Halogen, the lights will flicker/Incandescent burning lies

You know what? I'm done. I've royally screwed over the kindest person I've ever known--and I've done it more than once. And if I'm forgiven, it will probably happen again. I don't want it to, but I'm not exactly in control a good percentage of the time. That, and when it comes right down to the point, I'm not capable of the kind of love required for the whole thing. Probably never will be. The deeper positive emotions, I've found, are 100% elusive, no matter how much I strive to reach them; they're always just beyond my grasp. So in consequence, those who are capable of reaching and feeling those emotions--especially deep, enduring love--scare me. Especially when those emotions are directed towards me, both because it makes me feel like a failure and because I can't reciprocate, no matter how much I want to.

My capacity to really love someone died six years ago, and I've never been able to resurrect it. And what is life without love? It's hell. It really is. The Apostle Paul wasn't kidding when he said that the greatest thing of all was love.

This will be my last blog post. I'm sick of sharing my feelings with every person to ever browse the internet. If you want to know what's going on with me, from now on, you'll have to write me.
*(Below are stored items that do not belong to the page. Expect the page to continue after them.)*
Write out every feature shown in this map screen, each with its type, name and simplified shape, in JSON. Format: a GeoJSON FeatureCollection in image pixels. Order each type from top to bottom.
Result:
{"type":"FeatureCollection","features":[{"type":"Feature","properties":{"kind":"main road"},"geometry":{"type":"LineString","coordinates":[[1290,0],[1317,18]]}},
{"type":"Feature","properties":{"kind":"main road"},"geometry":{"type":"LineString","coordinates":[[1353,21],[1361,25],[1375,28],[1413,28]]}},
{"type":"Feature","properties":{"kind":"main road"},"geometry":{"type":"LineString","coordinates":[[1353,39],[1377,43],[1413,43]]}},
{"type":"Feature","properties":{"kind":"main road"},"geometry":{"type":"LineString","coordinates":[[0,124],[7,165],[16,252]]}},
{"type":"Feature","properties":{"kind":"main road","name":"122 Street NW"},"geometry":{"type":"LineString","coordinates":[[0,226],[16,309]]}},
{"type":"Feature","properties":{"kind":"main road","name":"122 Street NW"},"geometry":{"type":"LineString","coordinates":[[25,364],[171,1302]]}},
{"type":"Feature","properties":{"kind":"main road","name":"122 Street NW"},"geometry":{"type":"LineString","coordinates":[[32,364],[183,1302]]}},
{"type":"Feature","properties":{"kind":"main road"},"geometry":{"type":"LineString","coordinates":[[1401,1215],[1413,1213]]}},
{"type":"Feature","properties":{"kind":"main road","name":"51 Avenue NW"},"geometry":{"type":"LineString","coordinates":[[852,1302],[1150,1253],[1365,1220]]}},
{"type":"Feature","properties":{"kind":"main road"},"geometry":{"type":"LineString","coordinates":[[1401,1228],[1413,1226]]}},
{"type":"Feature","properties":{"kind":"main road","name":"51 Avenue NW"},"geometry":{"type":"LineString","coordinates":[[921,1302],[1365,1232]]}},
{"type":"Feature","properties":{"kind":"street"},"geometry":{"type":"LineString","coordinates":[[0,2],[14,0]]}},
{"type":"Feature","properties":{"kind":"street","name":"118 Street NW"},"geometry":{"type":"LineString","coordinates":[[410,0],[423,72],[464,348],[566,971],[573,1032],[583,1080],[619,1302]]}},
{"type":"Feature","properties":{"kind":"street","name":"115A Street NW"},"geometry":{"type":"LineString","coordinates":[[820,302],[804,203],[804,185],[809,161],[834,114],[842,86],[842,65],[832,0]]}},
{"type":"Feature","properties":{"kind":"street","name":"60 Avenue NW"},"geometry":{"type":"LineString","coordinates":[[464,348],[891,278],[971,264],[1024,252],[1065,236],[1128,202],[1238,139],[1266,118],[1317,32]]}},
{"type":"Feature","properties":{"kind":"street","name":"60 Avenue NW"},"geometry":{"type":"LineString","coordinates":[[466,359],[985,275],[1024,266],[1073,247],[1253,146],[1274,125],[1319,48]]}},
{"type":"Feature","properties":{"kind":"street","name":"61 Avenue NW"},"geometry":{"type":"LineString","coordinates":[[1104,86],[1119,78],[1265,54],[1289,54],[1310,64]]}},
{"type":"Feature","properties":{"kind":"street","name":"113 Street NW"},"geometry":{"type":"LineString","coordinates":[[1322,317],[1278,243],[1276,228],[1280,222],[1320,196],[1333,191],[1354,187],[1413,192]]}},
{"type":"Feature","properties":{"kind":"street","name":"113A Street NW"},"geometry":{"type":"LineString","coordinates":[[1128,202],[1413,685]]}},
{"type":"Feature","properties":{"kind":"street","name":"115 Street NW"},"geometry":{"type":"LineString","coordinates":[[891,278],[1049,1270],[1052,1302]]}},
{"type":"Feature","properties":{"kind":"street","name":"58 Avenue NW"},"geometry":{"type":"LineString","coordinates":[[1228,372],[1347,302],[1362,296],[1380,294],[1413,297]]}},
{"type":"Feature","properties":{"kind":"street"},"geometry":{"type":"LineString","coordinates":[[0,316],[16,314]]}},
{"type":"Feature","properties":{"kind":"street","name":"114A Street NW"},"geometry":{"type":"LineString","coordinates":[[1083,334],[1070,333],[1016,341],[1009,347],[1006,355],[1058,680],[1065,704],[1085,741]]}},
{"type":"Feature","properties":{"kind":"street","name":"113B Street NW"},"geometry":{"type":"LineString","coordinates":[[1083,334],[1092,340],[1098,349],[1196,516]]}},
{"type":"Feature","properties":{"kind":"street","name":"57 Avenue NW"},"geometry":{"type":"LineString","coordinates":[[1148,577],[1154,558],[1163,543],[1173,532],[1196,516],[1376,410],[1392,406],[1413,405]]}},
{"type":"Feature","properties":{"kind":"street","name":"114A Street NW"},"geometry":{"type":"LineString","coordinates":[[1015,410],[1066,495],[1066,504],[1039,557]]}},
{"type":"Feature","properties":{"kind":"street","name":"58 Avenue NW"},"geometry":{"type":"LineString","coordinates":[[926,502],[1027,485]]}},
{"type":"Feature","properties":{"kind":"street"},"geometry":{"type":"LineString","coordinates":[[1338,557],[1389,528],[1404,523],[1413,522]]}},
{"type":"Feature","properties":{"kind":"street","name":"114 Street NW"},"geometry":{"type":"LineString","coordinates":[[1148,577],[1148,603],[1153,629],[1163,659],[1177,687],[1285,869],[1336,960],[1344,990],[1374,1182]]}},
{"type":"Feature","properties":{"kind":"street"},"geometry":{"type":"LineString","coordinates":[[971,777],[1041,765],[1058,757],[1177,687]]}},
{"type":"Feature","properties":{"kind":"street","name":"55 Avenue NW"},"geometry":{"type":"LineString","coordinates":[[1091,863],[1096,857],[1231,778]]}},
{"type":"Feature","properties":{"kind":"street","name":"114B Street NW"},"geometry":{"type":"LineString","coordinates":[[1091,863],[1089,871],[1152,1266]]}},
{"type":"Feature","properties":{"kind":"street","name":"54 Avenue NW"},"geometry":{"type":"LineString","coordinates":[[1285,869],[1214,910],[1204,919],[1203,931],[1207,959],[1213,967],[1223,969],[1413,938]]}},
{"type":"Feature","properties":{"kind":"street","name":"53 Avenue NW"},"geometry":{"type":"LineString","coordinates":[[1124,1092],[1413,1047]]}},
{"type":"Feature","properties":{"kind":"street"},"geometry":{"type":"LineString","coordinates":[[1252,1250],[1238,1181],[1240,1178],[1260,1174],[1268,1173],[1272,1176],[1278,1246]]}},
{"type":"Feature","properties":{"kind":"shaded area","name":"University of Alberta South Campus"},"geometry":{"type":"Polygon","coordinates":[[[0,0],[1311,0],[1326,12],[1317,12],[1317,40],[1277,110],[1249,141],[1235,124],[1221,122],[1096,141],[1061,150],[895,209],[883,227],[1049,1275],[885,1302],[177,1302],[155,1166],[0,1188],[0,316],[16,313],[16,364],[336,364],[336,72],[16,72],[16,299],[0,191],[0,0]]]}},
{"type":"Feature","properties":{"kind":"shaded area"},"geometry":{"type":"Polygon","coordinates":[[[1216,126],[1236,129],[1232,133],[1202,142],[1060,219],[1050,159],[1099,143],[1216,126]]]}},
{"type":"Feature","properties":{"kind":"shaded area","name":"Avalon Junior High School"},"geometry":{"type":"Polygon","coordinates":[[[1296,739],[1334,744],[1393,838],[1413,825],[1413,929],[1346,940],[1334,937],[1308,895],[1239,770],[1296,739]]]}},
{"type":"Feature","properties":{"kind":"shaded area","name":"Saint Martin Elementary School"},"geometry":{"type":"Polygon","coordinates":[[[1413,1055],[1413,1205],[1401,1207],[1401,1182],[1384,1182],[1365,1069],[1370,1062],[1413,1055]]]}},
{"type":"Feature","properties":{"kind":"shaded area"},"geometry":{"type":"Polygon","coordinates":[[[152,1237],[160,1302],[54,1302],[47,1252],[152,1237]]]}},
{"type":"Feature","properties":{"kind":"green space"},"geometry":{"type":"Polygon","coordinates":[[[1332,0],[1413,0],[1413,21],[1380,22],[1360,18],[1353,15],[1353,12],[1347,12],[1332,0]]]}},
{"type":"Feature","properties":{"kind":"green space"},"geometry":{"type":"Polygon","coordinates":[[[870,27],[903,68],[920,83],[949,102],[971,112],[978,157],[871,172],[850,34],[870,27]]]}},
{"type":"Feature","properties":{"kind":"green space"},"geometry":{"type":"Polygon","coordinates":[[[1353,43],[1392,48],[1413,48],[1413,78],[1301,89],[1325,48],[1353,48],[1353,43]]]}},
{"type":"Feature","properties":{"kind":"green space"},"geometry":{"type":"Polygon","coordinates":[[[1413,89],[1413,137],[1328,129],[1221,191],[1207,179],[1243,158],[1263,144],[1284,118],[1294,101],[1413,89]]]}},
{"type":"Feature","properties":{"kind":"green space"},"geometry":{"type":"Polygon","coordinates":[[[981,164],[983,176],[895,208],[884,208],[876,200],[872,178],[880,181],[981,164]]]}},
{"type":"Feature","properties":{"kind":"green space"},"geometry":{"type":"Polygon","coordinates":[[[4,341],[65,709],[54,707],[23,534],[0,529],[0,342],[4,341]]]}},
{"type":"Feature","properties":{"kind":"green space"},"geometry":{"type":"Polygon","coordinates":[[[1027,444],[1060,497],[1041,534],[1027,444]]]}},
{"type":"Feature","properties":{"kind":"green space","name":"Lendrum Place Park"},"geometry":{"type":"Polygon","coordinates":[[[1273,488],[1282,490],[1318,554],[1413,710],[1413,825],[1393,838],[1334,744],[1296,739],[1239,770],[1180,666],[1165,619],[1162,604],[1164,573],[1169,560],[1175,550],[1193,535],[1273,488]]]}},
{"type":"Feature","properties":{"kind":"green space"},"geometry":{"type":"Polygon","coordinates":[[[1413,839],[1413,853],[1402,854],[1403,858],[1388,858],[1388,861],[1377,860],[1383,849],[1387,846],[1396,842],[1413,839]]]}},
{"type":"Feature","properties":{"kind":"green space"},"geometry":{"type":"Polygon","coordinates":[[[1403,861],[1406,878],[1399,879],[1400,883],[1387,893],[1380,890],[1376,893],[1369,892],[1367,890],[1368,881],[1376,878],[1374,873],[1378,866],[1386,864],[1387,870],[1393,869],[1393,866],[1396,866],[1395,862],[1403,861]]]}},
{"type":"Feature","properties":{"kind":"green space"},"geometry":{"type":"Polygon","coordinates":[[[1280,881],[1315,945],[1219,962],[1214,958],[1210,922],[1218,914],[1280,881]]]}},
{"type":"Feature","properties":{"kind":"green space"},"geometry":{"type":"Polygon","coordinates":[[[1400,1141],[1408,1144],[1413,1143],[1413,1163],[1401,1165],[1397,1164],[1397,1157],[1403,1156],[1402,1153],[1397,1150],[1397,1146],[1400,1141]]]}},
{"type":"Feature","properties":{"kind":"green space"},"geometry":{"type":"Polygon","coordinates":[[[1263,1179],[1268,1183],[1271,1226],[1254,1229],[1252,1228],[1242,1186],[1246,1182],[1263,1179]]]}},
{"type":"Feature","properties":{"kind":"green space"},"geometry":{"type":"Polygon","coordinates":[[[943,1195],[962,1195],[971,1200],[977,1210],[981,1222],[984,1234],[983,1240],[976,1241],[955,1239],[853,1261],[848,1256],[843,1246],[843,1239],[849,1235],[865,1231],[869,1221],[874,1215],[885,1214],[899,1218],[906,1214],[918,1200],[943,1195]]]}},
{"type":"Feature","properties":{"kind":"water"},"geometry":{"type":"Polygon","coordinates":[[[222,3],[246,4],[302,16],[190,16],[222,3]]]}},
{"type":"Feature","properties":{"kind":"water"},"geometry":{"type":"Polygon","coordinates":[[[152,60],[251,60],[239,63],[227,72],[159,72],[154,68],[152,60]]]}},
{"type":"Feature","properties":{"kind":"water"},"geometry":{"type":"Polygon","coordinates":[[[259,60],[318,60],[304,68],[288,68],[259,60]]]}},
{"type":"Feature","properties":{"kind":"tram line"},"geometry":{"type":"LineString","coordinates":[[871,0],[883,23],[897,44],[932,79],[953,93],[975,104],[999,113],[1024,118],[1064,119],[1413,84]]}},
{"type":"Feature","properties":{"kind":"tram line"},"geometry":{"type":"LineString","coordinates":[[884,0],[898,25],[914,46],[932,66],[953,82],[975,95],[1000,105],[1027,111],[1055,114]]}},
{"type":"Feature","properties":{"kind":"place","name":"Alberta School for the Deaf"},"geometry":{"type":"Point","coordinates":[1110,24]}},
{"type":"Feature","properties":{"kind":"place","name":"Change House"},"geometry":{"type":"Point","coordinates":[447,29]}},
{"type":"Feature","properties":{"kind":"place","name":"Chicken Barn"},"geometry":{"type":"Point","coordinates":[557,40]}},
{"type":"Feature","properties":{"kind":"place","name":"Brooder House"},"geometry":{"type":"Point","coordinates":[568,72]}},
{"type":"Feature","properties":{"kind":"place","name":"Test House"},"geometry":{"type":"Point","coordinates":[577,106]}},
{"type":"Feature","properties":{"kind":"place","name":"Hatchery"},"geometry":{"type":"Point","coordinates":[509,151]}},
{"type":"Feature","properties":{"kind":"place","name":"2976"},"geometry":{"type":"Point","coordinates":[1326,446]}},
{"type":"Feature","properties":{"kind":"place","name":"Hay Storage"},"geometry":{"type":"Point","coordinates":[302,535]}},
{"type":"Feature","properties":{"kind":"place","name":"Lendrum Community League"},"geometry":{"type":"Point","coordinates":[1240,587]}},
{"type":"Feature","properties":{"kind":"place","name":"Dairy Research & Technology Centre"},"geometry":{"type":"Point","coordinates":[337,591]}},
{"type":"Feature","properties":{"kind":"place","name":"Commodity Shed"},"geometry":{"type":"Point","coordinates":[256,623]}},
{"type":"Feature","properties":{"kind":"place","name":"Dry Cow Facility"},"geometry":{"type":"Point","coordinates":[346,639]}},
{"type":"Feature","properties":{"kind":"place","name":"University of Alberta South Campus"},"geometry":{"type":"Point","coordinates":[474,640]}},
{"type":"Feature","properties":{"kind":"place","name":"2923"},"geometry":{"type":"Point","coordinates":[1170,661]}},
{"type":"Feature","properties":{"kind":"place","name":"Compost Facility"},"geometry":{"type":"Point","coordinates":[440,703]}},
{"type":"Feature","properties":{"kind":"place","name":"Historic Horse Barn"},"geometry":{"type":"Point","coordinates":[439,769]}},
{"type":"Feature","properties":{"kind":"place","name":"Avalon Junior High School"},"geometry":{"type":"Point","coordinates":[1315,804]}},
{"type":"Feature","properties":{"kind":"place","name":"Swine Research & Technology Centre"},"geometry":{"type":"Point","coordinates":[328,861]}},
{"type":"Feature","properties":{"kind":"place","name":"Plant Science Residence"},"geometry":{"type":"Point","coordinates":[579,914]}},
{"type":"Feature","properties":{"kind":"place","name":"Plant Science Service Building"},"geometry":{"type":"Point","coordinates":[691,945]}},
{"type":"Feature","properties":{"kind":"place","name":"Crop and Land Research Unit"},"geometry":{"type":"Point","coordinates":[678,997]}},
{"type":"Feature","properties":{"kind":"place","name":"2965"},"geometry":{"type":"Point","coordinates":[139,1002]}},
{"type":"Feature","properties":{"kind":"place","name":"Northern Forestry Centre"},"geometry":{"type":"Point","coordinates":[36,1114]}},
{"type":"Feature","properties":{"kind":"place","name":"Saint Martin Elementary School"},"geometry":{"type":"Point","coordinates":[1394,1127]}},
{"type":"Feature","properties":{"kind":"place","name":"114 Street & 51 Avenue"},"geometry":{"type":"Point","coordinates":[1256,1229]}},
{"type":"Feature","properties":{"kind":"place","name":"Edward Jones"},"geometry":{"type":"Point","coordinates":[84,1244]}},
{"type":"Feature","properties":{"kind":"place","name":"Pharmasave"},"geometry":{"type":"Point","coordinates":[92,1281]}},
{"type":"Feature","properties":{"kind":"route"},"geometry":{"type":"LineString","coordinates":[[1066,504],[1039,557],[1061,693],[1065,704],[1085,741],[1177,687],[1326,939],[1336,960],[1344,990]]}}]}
It's been a mediocre experience,
Winter.

1 comment:

Anonymous said...

Hey.. I keep waiting to see you on AIm, but I haven't.. If you'd be so kind, would you E-Mail me at nathan.kanuchok@gmail.com with your address so I *can* write to you? 'Cuz every now and again you pop into my thoughts and as oddly similar and contrasting as we might be at times, I do still want to stay in touch.. I'm really bad at that. I'm sorry. Anyway, yeah. If you'd let me contact you, I'd be happy.